Brazilian public schools continue to teach religion classes; indigenous group is transferred to new locality amidst protest; and legitimacy of ‘traditional’ hazing put to question.
The secular State and religious education
The recent election of Pastor Feliciano to the Presidency of the Commission on Human Rights has once again brought to light the discussion of the division between Church and State.
Although Brazil is, in theory, a secular state, Catholicism and Christianity as a whole, have always been present in the government, even if in the form of crucifixes in official government buildings. Now, the online portal QEdu, gives an idea of the extent to which religion is part of the Brazilian public education system.
According to the portal, which uses official data from the Ministry of Education, 49% of schools have compulsory religious classes as part of their curriculums. 79% of these schools provide no alternative classes for those who do not wish to partake in religious education and training.
Students from other faiths, such as that of Candomblé, an Afro-Brazilian religion, have reported instances of discriminations from Catholic or Evangelical teachers, who attempted to convert them.
According to Luiz Antônio Cunha, professor of education at the Federal University of Rio de Janeiro, ‘the school does not ask the parents whether they want [their children to follow] religious training or [engage in] another alternative: stay out on the street, spend free time around the school, play soccer, etc.
This would only be optional if there were pedagogical alternatives. Since there aren’t, this becomes obligatory, which the Constitution says should be optional’.
Indigenous group transferred to new locality, amidst protests
On Friday, 22 March, the occupation of the Museu do Índio of Rio de Janeiro (Museum of Indigenous Peoples) ended, when a group of around twenty Brazilian Indians pacifically left the place, to be transferred to Colônia de Curupaiti in Jacarepaguá.
Their transfer to another locality was viewed by many groups as a disrespect for the rights of Indigenous populations. Dozens of activists gathered in front of the Museum, and were forcefully removed from the area after the military police intervened with gas bombs and pepper spray.
Upon leaving the locality, the Indians who occupied the place, along with forty activists who supported the occupation, lit up a two-meter-tall fire, which had to be put down by the Fire Department.
The provisory place, to which the group of Indians was taken to, was proven unfit for living on the first day of their arrival: strong rain inundated the building.
Public Defendant, Daniel Macedo, affirmed that he will accompany the case as a means of assuring that ‘this place is not only a lodging, to leave them there. There must be a dignified structure that allows them to live [well]’.

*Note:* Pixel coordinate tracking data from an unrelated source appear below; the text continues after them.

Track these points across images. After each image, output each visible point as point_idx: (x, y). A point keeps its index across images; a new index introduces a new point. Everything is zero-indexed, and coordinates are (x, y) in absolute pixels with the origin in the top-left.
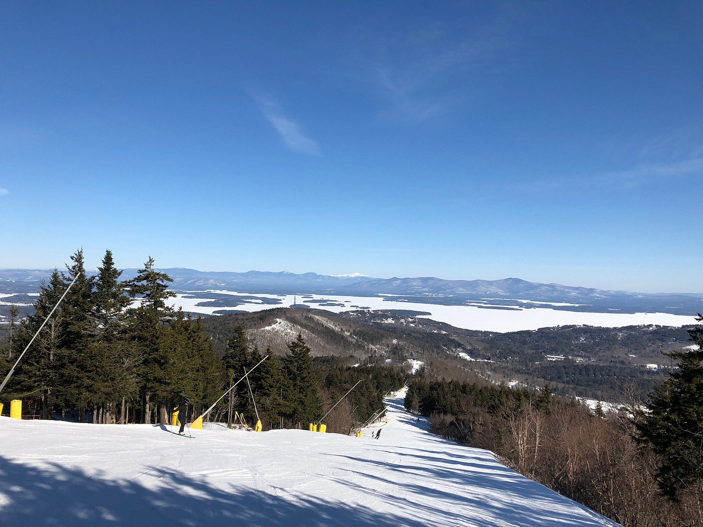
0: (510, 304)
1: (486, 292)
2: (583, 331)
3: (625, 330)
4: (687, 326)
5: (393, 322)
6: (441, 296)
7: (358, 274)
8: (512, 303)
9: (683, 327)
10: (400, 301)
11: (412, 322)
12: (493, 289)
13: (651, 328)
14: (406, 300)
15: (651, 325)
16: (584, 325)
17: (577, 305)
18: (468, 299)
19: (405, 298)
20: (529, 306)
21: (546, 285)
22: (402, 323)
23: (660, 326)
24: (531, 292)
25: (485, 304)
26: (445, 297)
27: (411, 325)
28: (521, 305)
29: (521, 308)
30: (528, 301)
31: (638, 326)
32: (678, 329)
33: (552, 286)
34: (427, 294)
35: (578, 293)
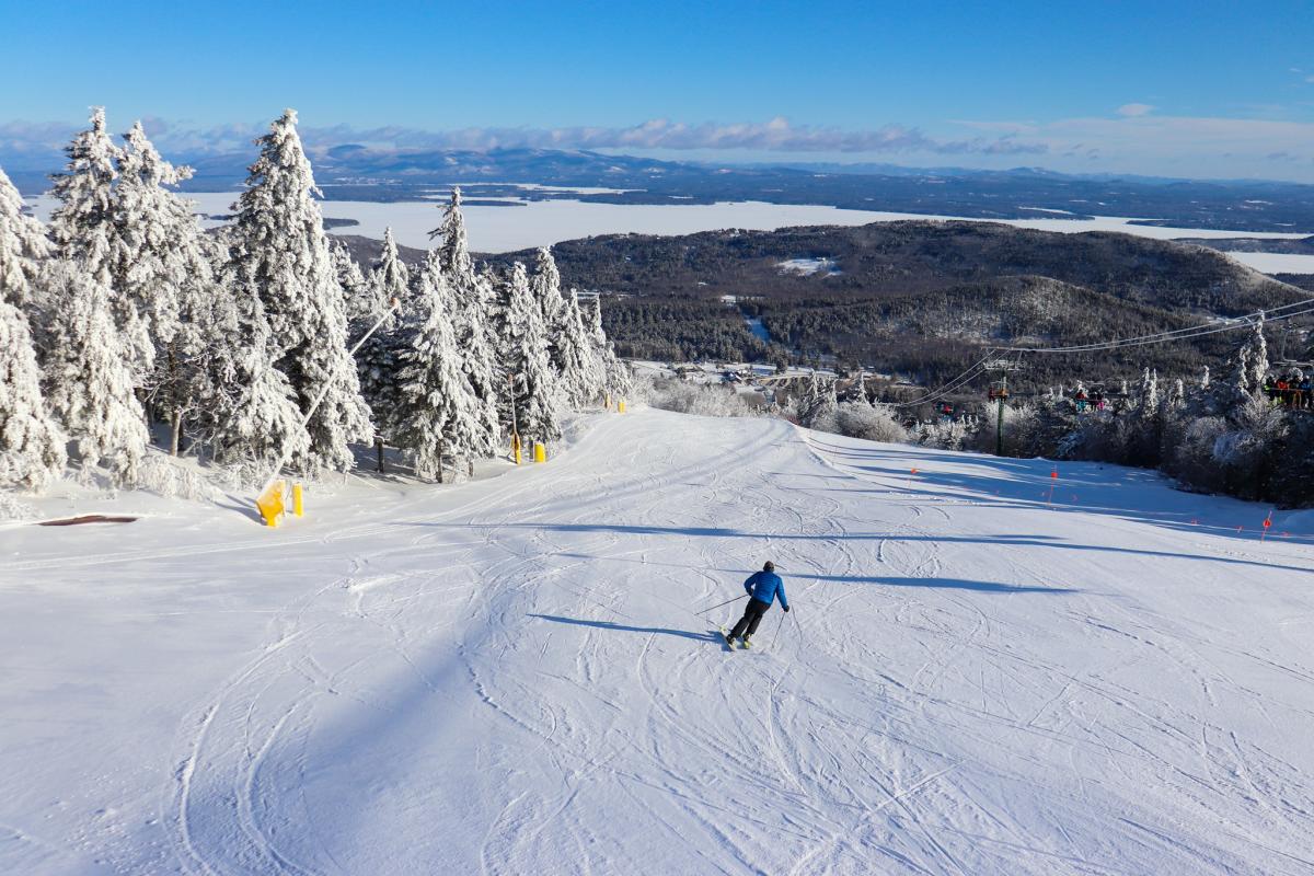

Freshmen hazing and university traditions in check
Various episodes of physical or psychological violence during ‘traditional’ welcoming practices at universities were recorded in the last couple of weeks throughout the country. From slavery to Nazi references, many of these instances have been characterised for placing freshmen in shameful or dangerous situations.
This year, the instances that gained the most media attention included that of using black paint on freshmen and tying them in chains, locking up students in rooms and fording them to drink large quantities of alcohol, nude appearances and sexual scenes mocking feminist groups who protested against the objectification of other women during the hazing period, and pressuring freshmen to steal vases in cemeteries, among others.
According to Professor Almeida Júnior, whose book, ‘Anatomia do Trote Universitário’ (‘Anatomy of University Hazing) discusses the topic in depth, ‘80% of the students who participated in the hazing, said that they went through, at least one activity, that they did not enjoy or that offended them’.
Students and universities often defend that the hazing is part of long-held traditions, and that abusive incidents are rare. Professor Almeida Júnior disagrees.
He affirms that ‘this has nothing to do with tradition, and that hazing is a matter of power relations. A political group disputes the control of the situation. A boy who goes to the street to ask for money [a common hazing activity] is the soldier of a hierarchy in which there is a general’.